SINGAPORE, August 4 (IFR) - Indonesian sovereign bonds was an outperformer in an otherwise quiet trading day in Asia.
Long-end Indonesian sovereign cash bonds rallied 1.5 points on the back of stabilized Treasuries. After a shocking jump to 2.56% last week, Treasuries were stable at 2.49% today.
Last Friday’s worse-than-expected non-farm payroll numbers also gave investors some comfort that the Fed will not change its stance towards interest rates policies in the near future.
Long-end Philippine sovereign paper also rose 75 cents today.
“Sentiment is better this week with no major data point. We expect credits to grind tighter,” a Singapore-based trader said.
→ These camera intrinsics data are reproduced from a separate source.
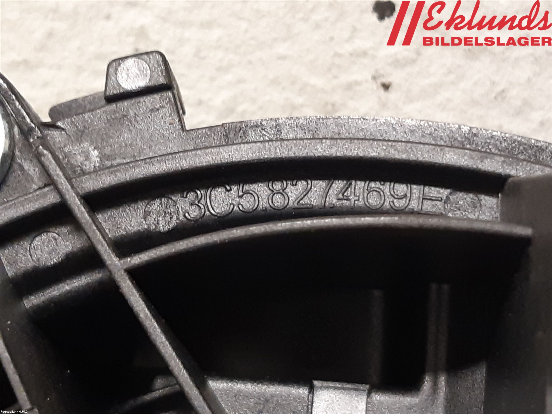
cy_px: 207
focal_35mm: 26
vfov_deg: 53.1
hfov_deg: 67.3
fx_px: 415
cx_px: 276
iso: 250
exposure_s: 1/25
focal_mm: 3.93
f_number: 1.7
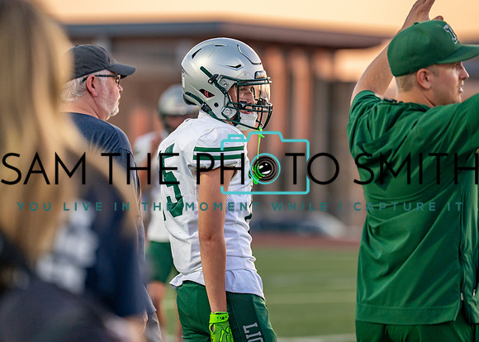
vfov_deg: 6.2
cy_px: 159
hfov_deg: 8.6
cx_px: 243
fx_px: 3180
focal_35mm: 234
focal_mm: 200
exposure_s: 1/1250
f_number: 2.8
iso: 1000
Asia ex-Japan IG iTraxx index tightened 2bp-3bp today with investment grade cash bonds generally flat on light two-way trades.
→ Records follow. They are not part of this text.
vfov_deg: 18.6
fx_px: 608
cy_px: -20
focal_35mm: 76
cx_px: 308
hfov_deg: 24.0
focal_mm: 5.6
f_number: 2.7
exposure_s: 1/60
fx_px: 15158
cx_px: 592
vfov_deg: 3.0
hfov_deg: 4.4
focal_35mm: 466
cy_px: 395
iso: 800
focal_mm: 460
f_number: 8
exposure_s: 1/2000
Light primary pipeline is also likely to support sentiment in the secondary. Export-Import Bank of Korea is the only major deal bankers expect for the week.
Indian credits were weak on the news that Syndicate Bank’s chairman was arrested on bribery charges. Syndicate Bank’s 2019s widened by 15bp to 243bp-238bp over UST. ICICI bank’s 2019s also weakened by 7bp-8bp to 200bp-195bp.
In contrast, Chinese senior bank paper continued to attract buying interest, another Singapore-based trader said.
In the high-yield segment, Jingrui Holdings’ USD150m bonds issued last Friday rose 50 cents to be indicated in the 99-handle on retail demand. But there was very little liquidity as the paper was mostly purchased by anchors.
KWG Property’s new 2019s continue to see two-way trading with cash price rising to 100/100.75. Meanwhile, Redco’s 2019s weakened a tag to mid-99/100.